Обычай дедов и отцов

Исполнить свято над врагами;

Он поклялся – своей рукой

Их погубить во тьме ночной.

II

Уж день погас. Угрюмо бродит

Аджи вкруг сакли… и давно

В горах всё тихо и темно;

Луна, как желтое пятно,

Из тучки в тучку переходит,

И ветер свищет и гудёт.

Как призрак, юноша идет

Теперь к заветному порогу;

Кинжал из кожаных ножен

Уж вынимает понемногу…

И вдруг дыханье слышит он!

Аджи недолго рассуждает;

Врагу заснувшему он в грудь

Кинжал без промаха вонзает

И в ней спешит перевернуть.

Кому убийцей быть судьбина

Велит – тот будь им до конца;

Один погиб, но с кровью сына

Смешать он должен кровь отца.

Пред ним старик: власы седые!

Черты открытого лица

Спокойны, и усы большие

Уста закрыли бахромой!

И для молитвы сжаты руки!

Зачем ты взор потупил свой,

Аджи? Ты мщенья слышишь звуки!

Ты слышишь!.. То отец родной!

И с ложа вниз, окровавленный,

Свалился медленно старик,

И стал ужасен бледный лик,

Лобзаньем смерти искаженный;

Взглянул убийца молодой…

И жертвы ищет он другой!

Обшарил стены он, чуть дышит,

Но не встре ничего –

И только сердца своего

Биенье трепетное слышит.

Ужели все погибли? Нет!

Ведь дочь была у Акбулата!

И ждет ее в семнадцать лет

Судьба отца и участь брата…

И вот луны дрожащий свет

Проникнул в саклю, озаряя

Два трупа на полу сыром

И ложе, где роскошным сном

Спала девица молодая.

III

Мила, как сонный херувим,

Перед убийцею своим

Она, раскинувшись небрежно,

Лежала; только сон мятежный,

Волнуя девственную грудь,

Мешал свободно ей вздохнуть.

Однажды, полные томленья,

Открылись черные глаза,

И, тайный признак упоенья,

Блистала ярко в них слеза;

Но испугавшись мрака ночи,

Мгновенно вновь закрылись очи…

Увы!
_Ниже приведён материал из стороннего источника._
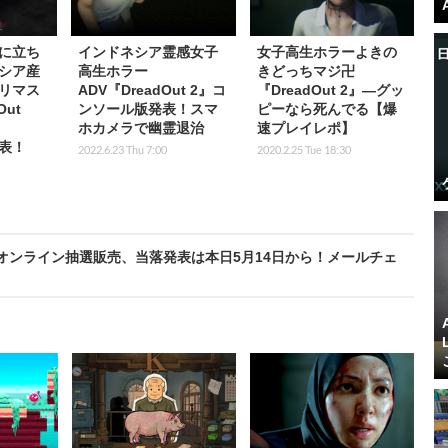
に立ち
インドネシア霊感女子
女子高生ホラーよきの
シア産
高生ホラー
きどっちマジ卍
リマス
ADV『DreadOut 2』コ
『DreadOut 2』―グッ
Out
ンソール版発表！スマ
ピーなら死んでる【爆
ホカメラで幽霊退治
速プレイレポ】
発表！
2022.6.23 Thu 7:00
2020.2.25 Tue 18:30
オンライン抽選販売、当落発表は本日5月14日から！メールチェ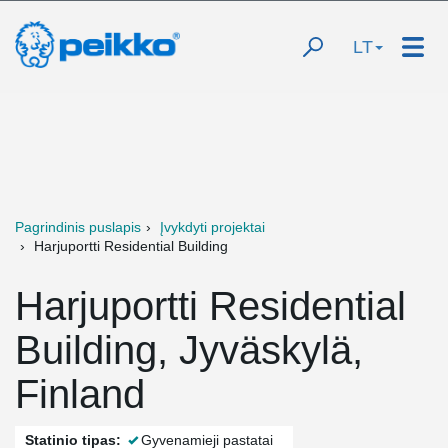
LT
Pagrindinis puslapis
Įvykdyti projektai
Harjuportti Residential Building
Harjuportti Residential
Building, Jyväskylä,
Finland
Statinio tipas:
Gyvenamieji pastatai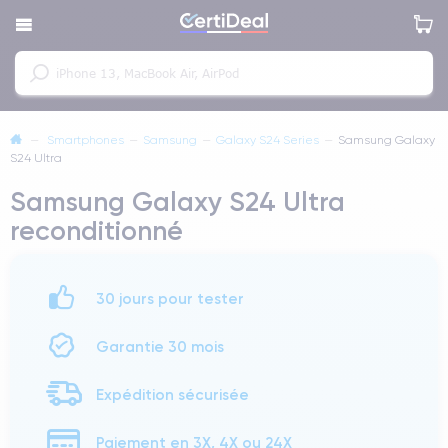
—
Smartphones
—
Samsung
—
Galaxy S24 Series
—
Samsung Galaxy
S24 Ultra
Samsung Galaxy S24 Ultra
reconditionné
30 jours pour tester
Garantie 30 mois
Expédition sécurisée
Paiement en 3X, 4X ou 24X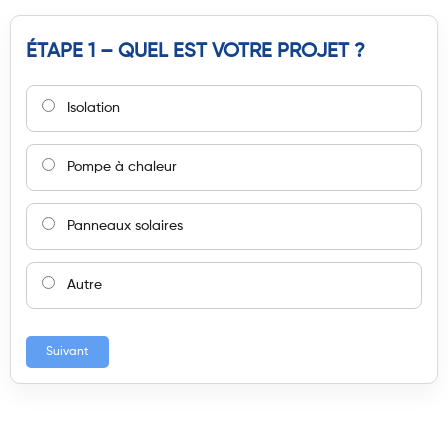
ÉTAPE 1 – QUEL EST VOTRE PROJET ?
Isolation
Pompe à chaleur
Panneaux solaires
Autre
Suivant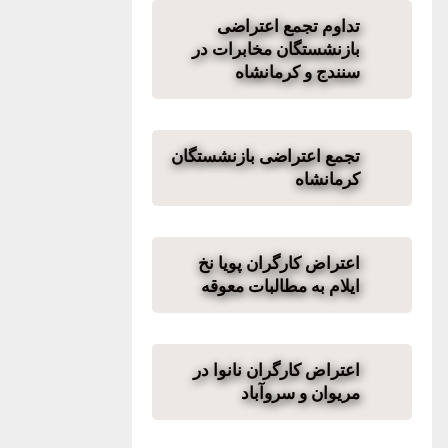
تداوم تجمع اعتراضی
بازنشستگان مخابرات در
سنندج و کرمانشاه
تجمع اعتراضی بازنشستگان
کرمانشاه
اعتراض کارگران پویا نخ
ایلام به مطالبات معوقه
اعتراض کارگران نانوا در
مریوان و سروآباد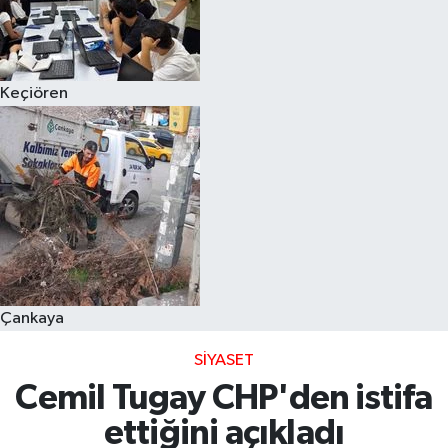
Keçiören
Çankaya
SIYASET
Cemil Tugay CHP'den istifa
ettiğini açıkladı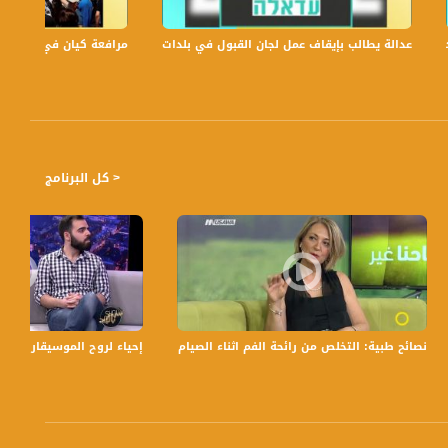
عدالة يطالب بإيقاف عمل لجان القبول في بلدات الجليل والنقب،الكاملة،صباحنا غير،.6
مرافعة كيان في الولايات ا
< كل البرنامج
اني- 7-4-2016- #شو_بالبلد-مساواة
نصائح طبية: التخلص من رائحة الفم اثناء الصيام،معاذ جمعه شواهنة،سهير سلمان منير،صباح
إحياء لروح الموسيقار الكبير 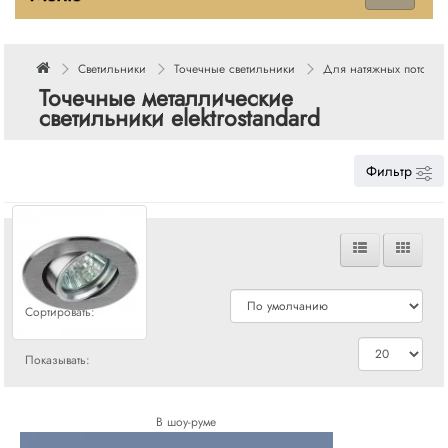
Светильники
Точечные светильники
Для натяжных потолко
Точечные металлические
светильники elektrostandard
Фильтр
Сравнения
Сортировать:
Показывать:
В шоу-руме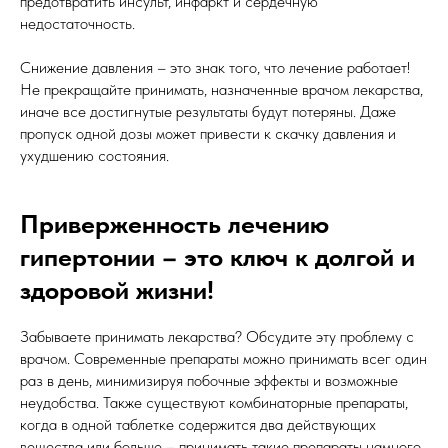
предотвратить инсульт, инфаркт и сердечную
недостаточность.
Снижение давления – это знак того, что лечение работает!
Не прекращайте принимать, назначенные врачом лекарства,
иначе все достигнутые результаты будут потеряны. Даже
пропуск одной дозы может привести к скачку давления и
ухудшению состояния.
Приверженность лечению
гипертонии – это ключ к долгой и
здоровой жизни!
Забываете принимать лекарства? Обсудите эту проблему с
врачом. Современные препараты можно принимать всег один
раз в день, минимизируя побочные эффекты и возможные
неудобства. Также существуют комбинаторные препараты,
когда в одной таблетке содержится два действующих
вещества или больше – принимать такие препараты намного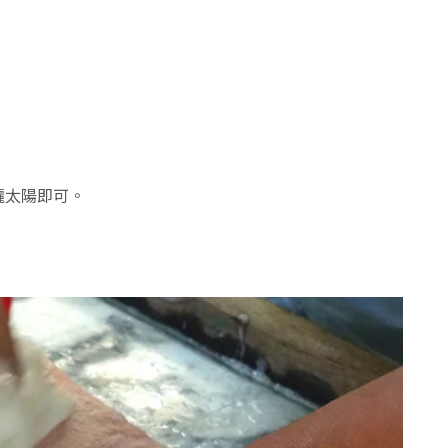
曬太陽即可。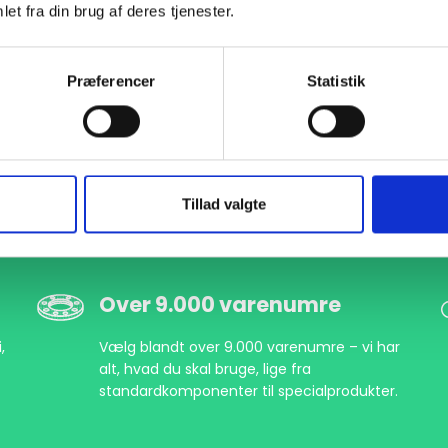
et fra din brug af deres tjenester.
000608221
DN200 219,1 Svejsebund (S-6,3)
EN 1092-1 T:34 PN25
P
Præferencer
Statistik
Tillad valgte
Over 9.000 varenumre
,
Vælg blandt over 9.000 varenumre – vi har
alt, hvad du skal bruge, lige fra
standardkomponenter til specialprodukter.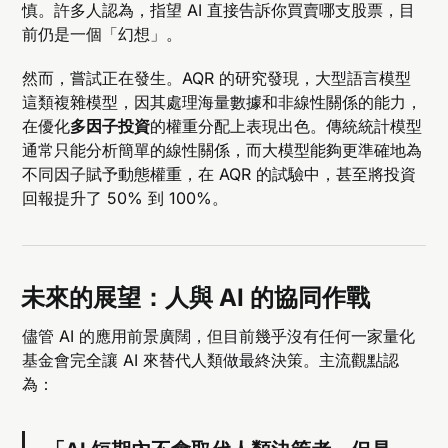
慎。許多人認為，指望 AI 直接告訴你買賣哪支股票，目
前仍是一個「幻想」。
然而，嘗試正在發生。AQR 的研究發現，大型語言模型
這類複雜模型，因其處理海量數據和非線性關係的能力，
在優化
多因子投資
的權重分配上表現出色。傳統統計模型
通常只能分析簡單的線性關係，而大模型能夠更準確地為
不同因子賦予動態權重，在 AQR 的試驗中，甚至將投資
回報提升了 50% 到 100%。
未來的展望：人與 AI 的協同作戰
儘管 AI 的應用前景廣闊，但目前幾乎沒有任何一家量化
基金會完全讓 AI 來替代人類做最終決策。主流觀點認
為：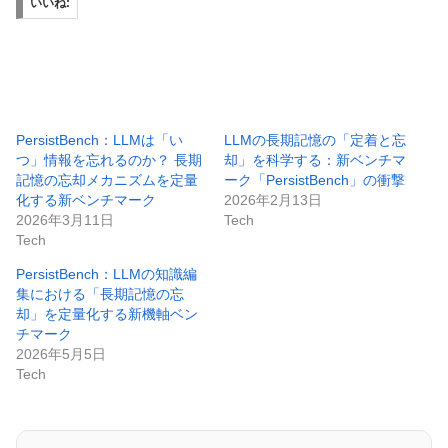
いいね:
PersistBench：LLMは「い
LLMの長期記憶の「定着と忘
つ」情報を忘れるのか？ 長期
却」を科学する：新ベンチマ
記憶の忘却メカニズムを定量
ーク「PersistBench」の衝撃
化する新ベンチマーク
2026年2月13日
2026年3月11日
Tech
Tech
PersistBench：LLMの知識編
集における「長期記憶の忘
却」を定量化する新機軸ベン
チマーク
2026年5月5日
Tech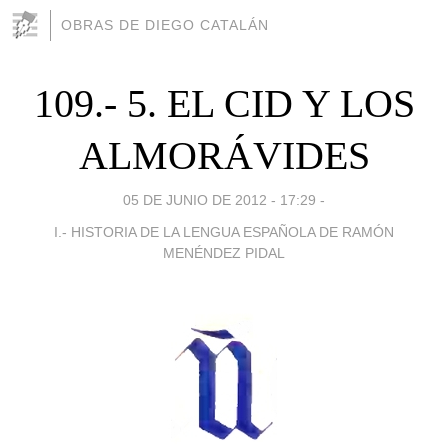
OBRAS DE DIEGO CATALÁN
109.- 5. EL CID Y LOS
ALMORÁVIDES
05 DE JUNIO DE 2012 - 17:29
-
I.- HISTORIA DE LA LENGUA ESPAÑOLA DE RAMÓN
MENÉNDEZ PIDAL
Их радость и любовь

И слезы не откроют вновь!

И он смотрел. И в думах тонет

Его душа. Проходит час.

Чей это стон? Кто так простонет, –

И не последний в жизни раз?

Кто, услыхав такие звуки,

До гроба может их забыть?

О, как не трудно различить

От крика смерти – голос муки!

IV

Сидит мулла среди ковров,

Добытых в Персии счастливой,

В дыму табачных облаков

Кальян свой курит он лениво;[2]

Вдруг слышен быстрый шум шагов.

В крови, с зловещими очами,

Аджи вбегает молодой;

В одной руке кинжал, в другой…

Зачем он с женскими власами

Пришел? И что тебе, мулла,

Подарок с женского чела?

«О, как верны мои удары! –

Ужасным голосом сказал

Аджи, – смотри! Узнал ли, старый?»

«Ну что же?» – «Вот что!» – и кинжал

В груди бесчувственной торчал…

V

На вышине горы священной,

Вечерним солнцем озаренной,

Как одинокий часовой,

Белеет памятник простой:

Какой-то столбик округленный!

Чалмы подобие на нем;[3]

Шиповник стелется кругом;

Оттуда синие пустыни

И гребни самых дальних гор, –

Свободы вечные твердыни, –

Пришельца открывает взор.

Забывши мир, и им забытый,

Рукою дружеской зарытый,

Под этим камнем спит мулла,

И вместе с ним его дела.

Другого любит без боязни

Его любимая жена,

И не боится тайной казни

От злобной ревности она!..

VI

И в это время слух промчался

(Гласит преданье), что в горах

Безвестный странник показался,

Опасный в мире и боях;

Как дикий зверь, людей чуждался,

И женщин он ласкать не мог!

Хранил он вечное молчанье,

Но не затем, чтоб подстрекнуть

Толпы болтливое вниманье;

И он лишь знает, почему

Каллы ужасное прозванье

В горах осталося ему.

❉❉❉❉

[1] Вот край Востока; вот страна Солнца –

Может ли оно встречать улыбкой деяния, какие совершали его дети?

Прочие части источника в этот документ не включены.